REVIEW: Charles Dickens: A Life

Book by Claire Tomalin

REVIEW: Charles Dickens: AlifeDickens at 12 was head of his family: John, his father, considered himself entitled to high living, and his debts put him in jail. By the time he left prison, Charles was working in Covent Garden, labelling jars of shoe polish. When John and a colleague, Charles Dilke, stopped to watch the boy at work, Dilke “went in and gave him half a crown, and received in return a very low bow,” writes Tomalin in her affecting account of a life as full of coincidences, far-fetched luck and wrenching reversals as any Dickens novel.
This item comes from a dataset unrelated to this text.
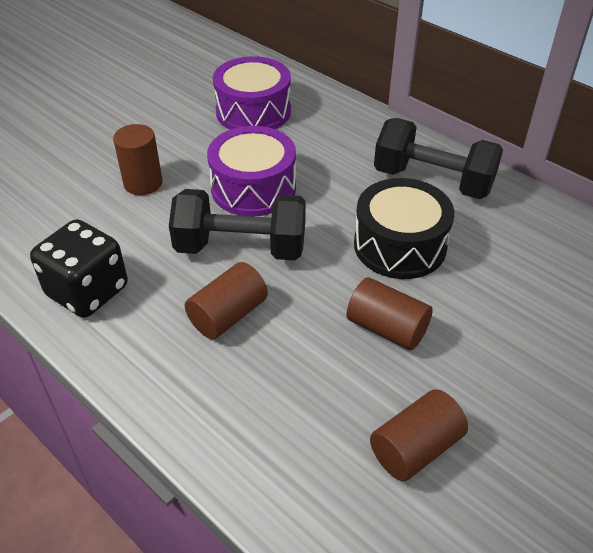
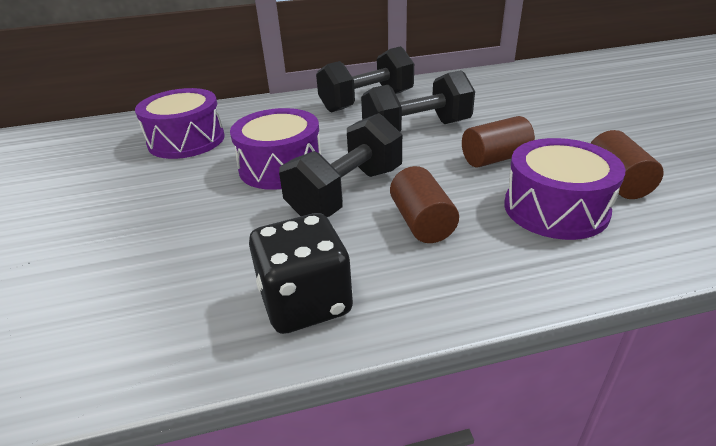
camera: 55 degrees left, 10 degrees down
brown cylinder [113,124,162,195] -> none
black drum [354,178,454,279] -> black dumbbell [361,70,475,132]
none -> purple drum [504,138,626,240]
The episode haunted Dickens, and shame long prevented him from telling even his dearest friend, John Forster, who learned of it years later from Dilke, then manager of the Daily News, the very paper Dickens launched as editor in 1846, but then abruptly left amid worries he was finished as a novelist. Indeed, Dickens sensed himself nearing breakdown: bad memories, long suppressed, were resurfacing. That tumult he poured into David Copperfield, another triumph for a man still in his 30s who’d already written Oliver Twist, A Christmas Carol and more—a proto-celebrity whose appearances drew vast crowds.

Dickens was maniacally active, and Tomalin at times risks producing itinerary rather than biography. Still, you want more: her Dickens is moody, a dastardly bargainer with publishers, pathologically social. His judgments are shrewd—he wrote of Toronto that “the wild and rabid toryism … is … appalling.” Catherine, his long-suffering, mismatched wife, is always pregnant (they had 10 children), his father is constantly broke and forging his wealthy son’s name on cheques.

Astonishingly, Dickens himself isn’t overshadowed by his own output: he remains a character—unique, curious, game, as on New Year’s Eve, 1846, when in Paris “he visited the morgue to look at the unidentified bodies laid out there. He went alone at dusk and saw an old man with a grey head in the otherwise empty place.”